Angus Madison llamó a este período el Golden
Age de las economías de mercado. ¿Por qué? Porque el ingreso per cápita
creció entre 1950 y 1973 en cerca de 3% promedio anual (véase «Growth and Interaction in the World Economy:
The Roots of Modernity», 2005).
El
Golden Age fue el período en el que,
según Paul Krugman, el compromiso entre la democracia y la economía de mercado
le otorgó dos papeles al Estado: a) velar por los equilibrios macroeconómicos;
y, b) enfrentar las injusticias sociales generadas por el funcionamiento del
mercado (véase «The Conscience of a
Liberal», 2009).
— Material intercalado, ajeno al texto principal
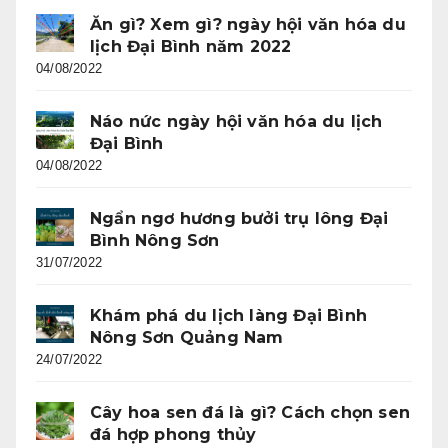
Ăn gì? Xem gì? ngày hội văn hóa du
lịch Đại Bình năm 2022
04/08/2022
Náo nức ngày hội văn hóa du lịch
Đại Bình
04/08/2022
Ngẩn ngơ hương bưởi trụ lông Đại
Bình Nông Sơn
31/07/2022
Khám phá du lịch làng Đại Bình
Nông Sơn Quảng Nam
24/07/2022
Cây hoa sen đá là gì? Cách chọn sen
đá hợp phong thủy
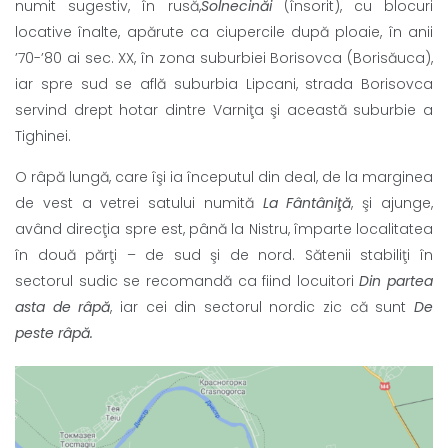
numit sugestiv, în rusă,
Solnecinăi
(însorit), cu blocuri
locative înalte, apărute ca ciupercile după ploaie, în anii
’70-’80 ai sec. XX, în zona suburbiei Borisovca (Borisăuca),
iar spre sud se află suburbia Lipcani, strada Borisovca
servind drept hotar dintre Varniţa şi această suburbie a
Tighinei.
O râpă lungă, care îşi ia începutul din deal, de la marginea
de vest a vetrei satului numită
La Fântâniţă
, şi ajunge,
având direcţia spre est, până la Nistru, împarte localitatea
în două părţi – de sud şi de nord. Sătenii stabiliţi în
sectorul sudic se recomandă ca fiind locuitori
Din partea
asta de râpă
, iar cei din sectorul nordic zic că sunt
De
peste râpă
.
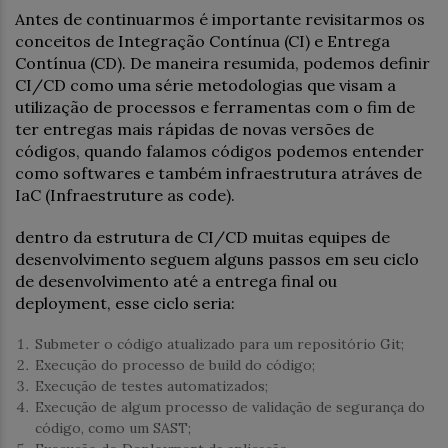
Antes de continuarmos é importante revisitarmos os
conceitos de Integração Contínua (CI) e Entrega
Contínua (CD). De maneira resumida, podemos definir
CI/CD como uma série metodologias que visam a
utilização de processos e ferramentas com o fim de
ter entregas mais rápidas de novas versões de
códigos, quando falamos códigos podemos entender
como softwares e também infraestrutura atráves de
IaC (Infraestruture as code).
dentro da estrutura de CI/CD muitas equipes de
desenvolvimento seguem alguns passos em seu ciclo
de desenvolvimento até a entrega final ou
deployment, esse ciclo seria:
Submeter o código atualizado para um repositório Git;
Execução do processo de build do código;
Execução de testes automatizados;
Execução de algum processo de validação de segurança do
código, como um SAST;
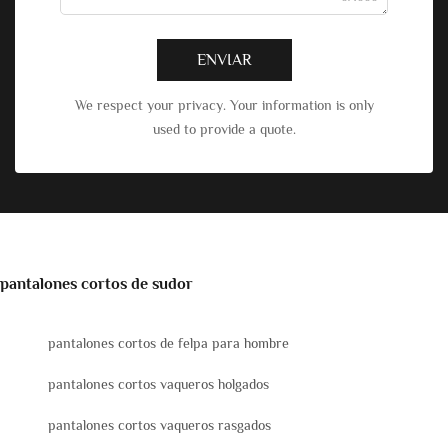
ENVIAR
We respect your privacy. Your information is only
used to provide a quote.
pantalones cortos de sudor
pantalones cortos de felpa para hombre
pantalones cortos vaqueros holgados
pantalones cortos vaqueros rasgados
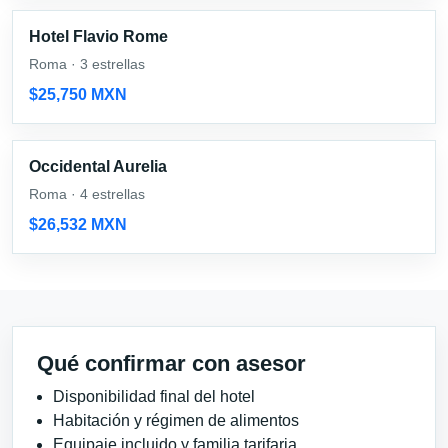
Hotel Flavio Rome
Roma · 3 estrellas
$25,750 MXN
Occidental Aurelia
Roma · 4 estrellas
$26,532 MXN
Qué confirmar con asesor
Disponibilidad final del hotel
Habitación y régimen de alimentos
Equipaje incluido y familia tarifaria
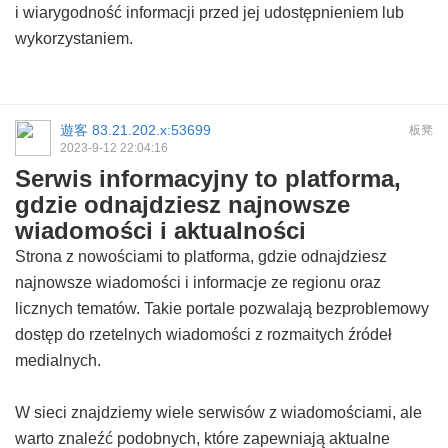
i wiarygodność informacji przed jej udostępnieniem lub
wykorzystaniem.
遊客
83.21.202.x:53699
板凳
2023-9-12 22:04:16
Serwis informacyjny to platforma,
gdzie odnajdziesz najnowsze
wiadomości i aktualności
Strona z nowościami to platforma, gdzie odnajdziesz
najnowsze wiadomości i informacje ze regionu oraz
licznych tematów. Takie portale pozwalają bezproblemowy
dostęp do rzetelnych wiadomości z rozmaitych źródeł
medialnych.
W sieci znajdziemy wiele serwisów z wiadomościami, ale
warto znaleźć podobnych, które zapewniają aktualne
Para este consenso, entonces, defender la economía de
mercado significó optar por su regulación con el objetivo de minimizar las
externalidades negativas que genera su funcionamiento.
Lo
que ocurrió después del Golden Age es
conocido por todos. Se impuso el neoliberalismo en el mundo con la creencia de que
el desmantelamiento de las regulaciones reduciría la volatilidad de la
producción. Se argumentó que las economías de mercado avanzadas habían entrado
a un período que algunos llamaron de la Gran
Moderación, pero esta afirmación se fue al traste con el pánico
financiero de finales del año 2007 y la crisis económica de 2008 cuyas
consecuencias aún persisten.
La
necesaria regulación de los mercados
En
nuestro país las políticas neoliberales acentuaron las externalidades negativas
del funcionamiento autorregulado de los mercados (la pobreza, el subempleo, la
informalidad, la degradación ecológica, el poder de dominio y el rentismo, etc.) que —prestándonos la expresión de Eric
MacGilvray, 2012— diríamos que ahora se han convertido en «asuntos
de interés público prioritario». No se
puede abandonar, entonces, la regulación de los mercados.
Por
ejemplo, es urgente que se regulen las fusiones y adquisiciones empresariales para terminar con las concentraciones, monopolios
o cuasi monopolios que, por su práctica rentista, afectan a los consumidores, impiden
la entrada de nuevos competidores y generan posiciones de dominio que debilitan
a la democracia. Será muy bueno que esta
vez se propicie un intenso debate sobre el proyecto de ley respectivo, que ya
ha sido anunciado por algunos congresistas. (Véase La República, 03-10-2016).
Debe
ponerse en discusión sus principios generales y su modalidad de control
preventivo; los modelos de fusiones, integraciones y adquisiciones; la
conveniencia o no de un tratamiento diferenciado por tipo de actividades (por
ejemplo, servicios financieros vs comercio de alimentos y bebidas); los niveles
de participación en el mercado; la autonomía relativa de INDECOPI y su blindaje
para impedir su captura por el poder económico (prohibir la política de puerta
giratoria); etc. Hay actividades diversas donde se requiere este tipo de
regulaciones: el mercado financiero; los medios de comunicación; las AFP; los
seguros donde se practica el control vertical que encarece las medicinas y
perjudica a los asegurados (véase nuestro artículo del 08/06/2013); el expendio
de bebidas y alimentos, etc. Este tipo de regulación, al fomentar la entrada de
nuevos competidores al mercado, también fomenta las innovaciones y la creación
y expansión de los mercados. Los
mercados concentrados y monopólicos fomentan el rentismo o extractivismo, es
decir, la extracción de ingresos y recursos, sin innovaciones ni aumentos
genuinos de competitividad.
En
general, la regulación es la mejor defensa del mercado. Como señala John Kay «para
que los mercados sobrevivan y evolucionen, la estructura de sus instituciones
debe tener legitimidad. En ausencia de dicha legitimidad, los ricos se disputan
los derechos de propiedad en los tribunales, y la gente pobre lo disputan en
las calles. Y si no hay una aceptación general de la justicia de la
distribución del ingreso y la riqueza, el poder político se disputa en formas
que impiden el desarrollo económico eficaz».
Publicado en el Diario UNO, el sábado 8 de octubre.